Goal A:
Transcribe everything in the blog excerpt from "one interesting thought" down to "target SharePoint library.".

Excerpt:
□ □ □ □ □ □ □

Sunday, 22 April 2018

Thoughts on PowerBI anonymous sharing link

So today we will explore in a very brief post how Power Bi generates the anonymous sharing link, It all started when I created an anonymous sharing link which looked like the following:{some key}

so the part I was curious about is the generated key which looks like a base64 encoded string, I decoded the value and I get this JSON string representation

Just from this JSON string representation, I can somehow understand two values which are the GUID values, k is referring to "key" which is the sharing key of the report which I discovered to be unique per report. The most obvious value was the "t" value which refers to your tenant. to be even more precise it's the azure active directory "Directory ID" value. you can always double check by logging into your azure portal and check your azure Active Directory ID in the properties page

the "c" value doesn't really resonate with anything I thought it's somehow refers to the report Id. although one might argue that the key GUID is enough as it will uniquely identify the report. However, I tried to change it encode the object and open it in the browser. Interestingly enough I had my report opened. Firstly, I thought the browser might cache a certain value so It tried a completely different browser and it worked as well!

What I did next was even more interesting so I removed the whole "c" property and guess what it also worked, so I have no clue what this "c" value refers to!

one interesting thought will be whether the sharing key is enough for security reasons, and given that it's the GUID is globally unique as it uses device Id and timestamp in addition to some other things , (algorithm, uniquifier) for more information regarding GUID structure you can refer to this blog post

That's bring us to the end of this brief post.

Tuesday, 17 April 2018

Auto classify Documents in SharePoint using Azure Machine learning Studio: Part 2

This is part 2 of a two parts blog series which explains briefly how to use azure machine learning to auto classify SharePoint documents. In part one, we covered the end to end solution skeleton, which relies on using Microsoft flow. The flow is set to be triggered whenever a new document is uploaded to our target SharePoint library.

□ □ □ □ □ □ □

Provided information:
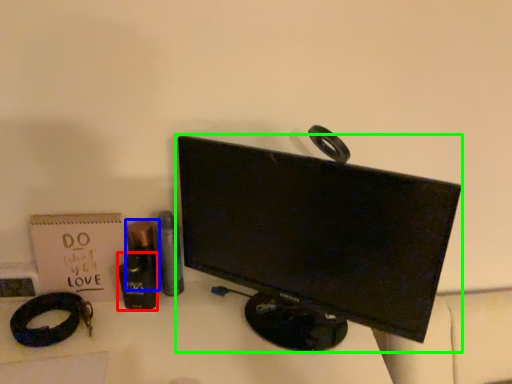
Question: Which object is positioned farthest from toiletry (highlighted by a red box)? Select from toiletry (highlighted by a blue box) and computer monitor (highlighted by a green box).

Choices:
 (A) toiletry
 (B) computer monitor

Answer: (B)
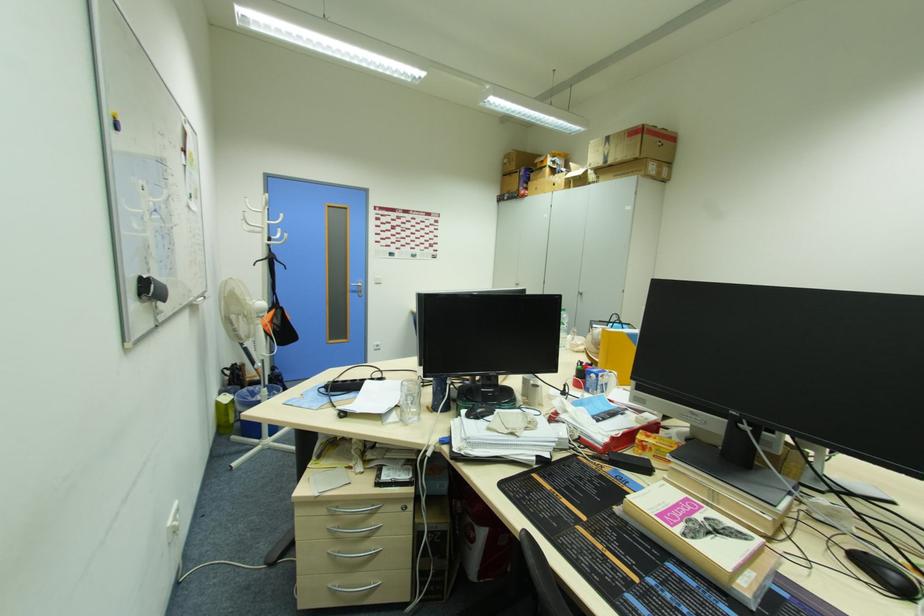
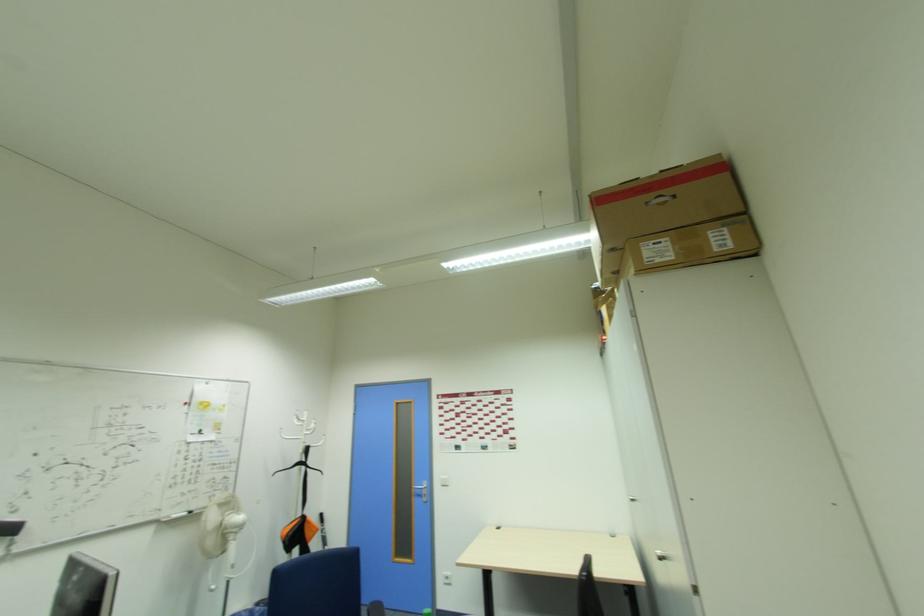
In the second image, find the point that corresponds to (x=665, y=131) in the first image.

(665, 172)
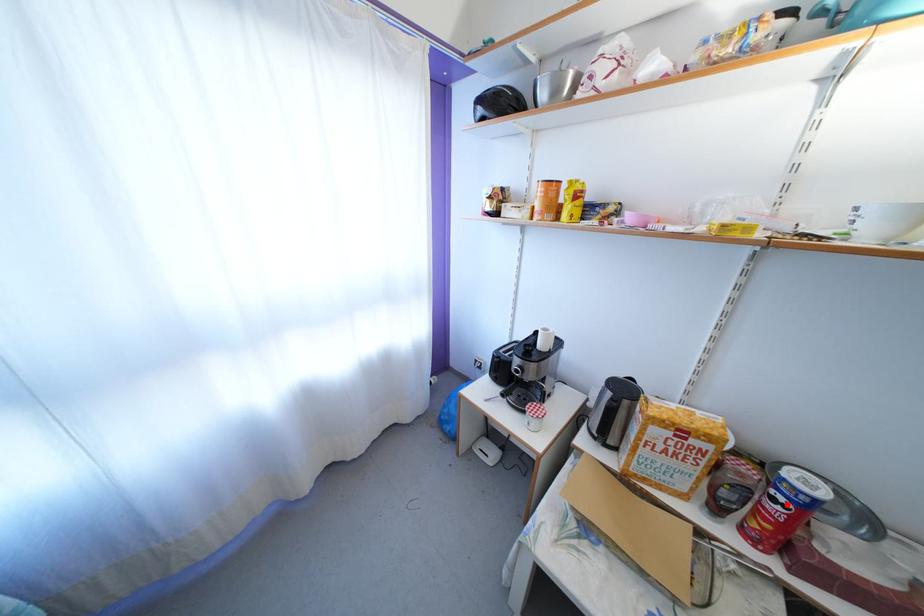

□ □ □ □ □ □ □

Goal B:
Restate all of the records above word for word, leaving out the pictures.

Complete response A:
one interesting thought will be whether the sharing key is enough for security reasons, and given that it's the GUID is globally unique as it uses device Id and timestamp in addition to some other things , (algorithm, uniquifier) for more information regarding GUID structure you can refer to this blog post

That's bring us to the end of this brief post.

Tuesday, 17 April 2018

Auto classify Documents in SharePoint using Azure Machine learning Studio: Part 2

This is part 2 of a two parts blog series which explains briefly how to use azure machine learning to auto classify SharePoint documents. In part one, we covered the end to end solution skeleton, which relies on using Microsoft flow. The flow is set to be triggered whenever a new document is uploaded to our target SharePoint library.

Complete response B:
Question: Which object is positioned farthest from toiletry (highlighted by a red box)? Select from toiletry (highlighted by a blue box) and computer monitor (highlighted by a green box).

Choices:
 (A) toiletry
 (B) computer monitor

Answer: (B)
In the second image, find the point that corresponds to (x=665, y=131) in the first image.

(665, 172)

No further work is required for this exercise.